Pane e tulipani è il quarto lungometraggio del regista Silvio Soldini e probabilmente il suo film più celebre, considerato il notevole successo internazionale di pubblico e di critica e i numerosi premi ottenuti: in particolare il film ha ottenuto tutti i principali riconoscimenti alla edizione 2000 del David di Donatello, vincendo per il miglior film, la miglior regia, la migliore sceneggiatura e per le quattro categorie di recitazione (attori e attrici protagonisti e no).

Il titolo del film deriva dal fatto che ogni mattina Fernando lascia a Rosalba la colazione (tra cui emerge in primo piano un’abbondante fetta di pane) e lei ogni sera gli porta un mazzo di fiori dal negozio, e gli ultimi che porta prima di tornare a Pescara sono proprio tulipani. I tulipani del titolo fanno riferimento a una frase detta da Fermo, in cui spiega che tutti pensano che questi fiori provengano dall’Olanda, mentre sono persiani. Da qui il paragone con la protagonista, che appare a tutti in un modo, mentre la sua vera essenza è totalmente opposta e viene riscoperta solo dalle persone che veramente si interessano a lei.

Nel soggetto originale era prevista anche una scena di passione tra Rosalba e Fernando, mai girata perché avrebbe “stonato” con la frase conclusiva del film: «Non vorrei sembrarle precipitosa, ma… se ci dessimo del tu?».

Monogatari, 2000, 114’

Regia: Silvio Soldini

Cast: Licia Maglietta, Bruno Ganz, Marina Massironi, Giuseppe Battiston, Antonio Catania

Lingua: originale con sottotitoli in greco

Rosalba è una casalinga di Pescara in gita con marito e due figli con una comitiva di compaesani. Durante una sosta in autostrada Rosalba si attarda alla toilette e il torpedone riparte senza di lei. 

Dopo il primo smarrimento la donna fa l’autostop e si ritrova a Venezia, dove non e mai stata. Decide di prendersi una vacanza dalla famiglia e dalla routine. 

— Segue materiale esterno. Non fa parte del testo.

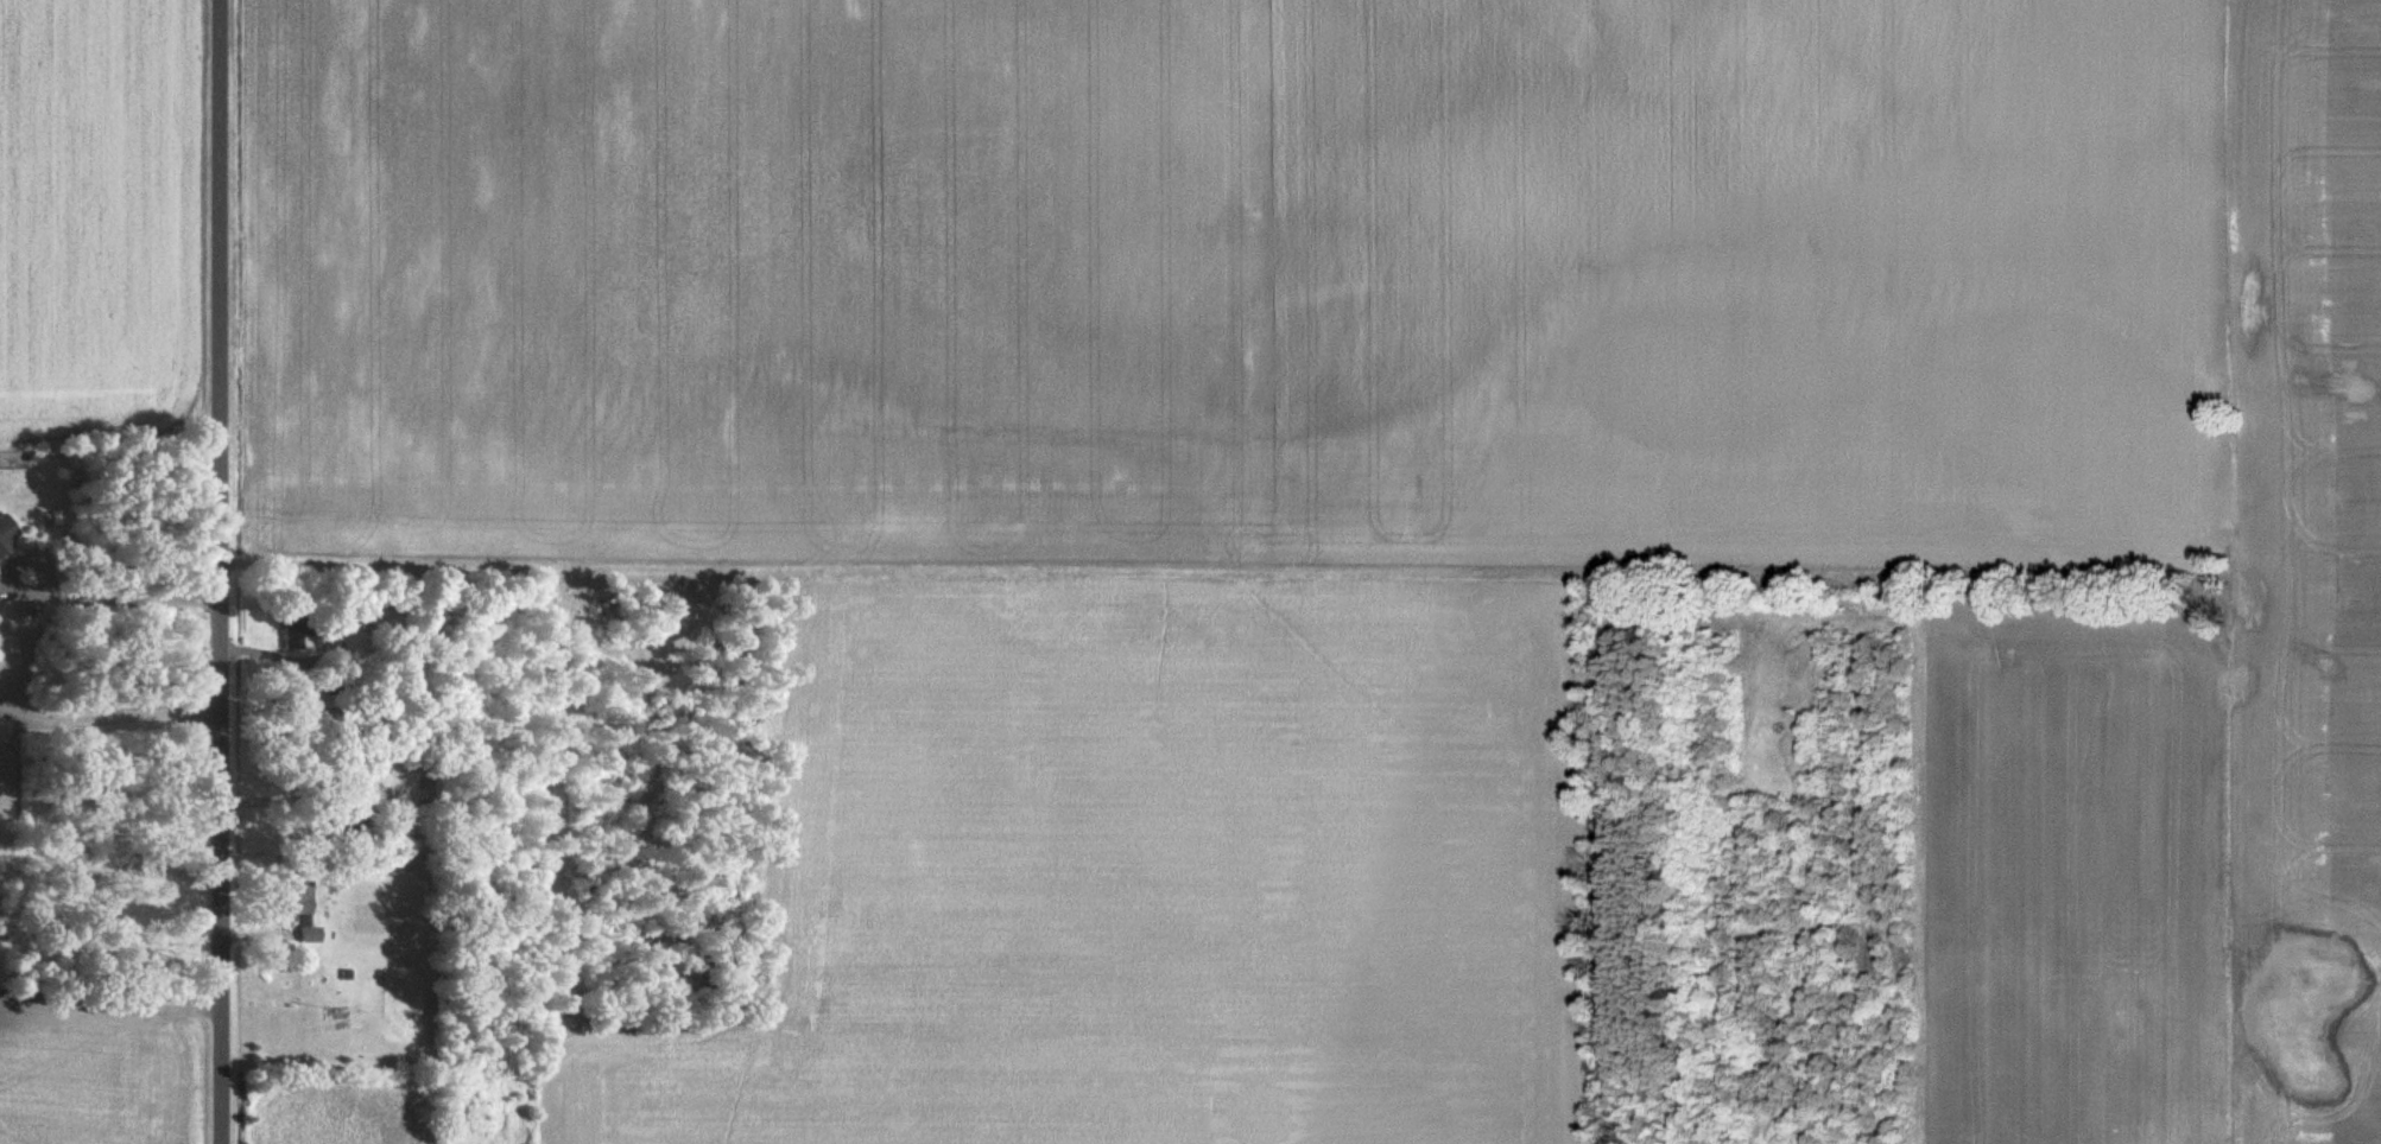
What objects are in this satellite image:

Conosce un cameriere filosofo che le da ospitalità, fa amicizia con la vicina di casa di lui, massaggiatrice, trova lavoro da un vecchio fioraio anarchico e bisbetico, e infine trova posto in questa eterogenea compagnia di nuove amicizie – e nuovi amori, anche l’improbabile detective privato che il marito di Rosalba ha messo alle costole della moglie. 

Rosalba tornerà, si, a casa: ma per ripartire subito dopo per la sua nuova vita.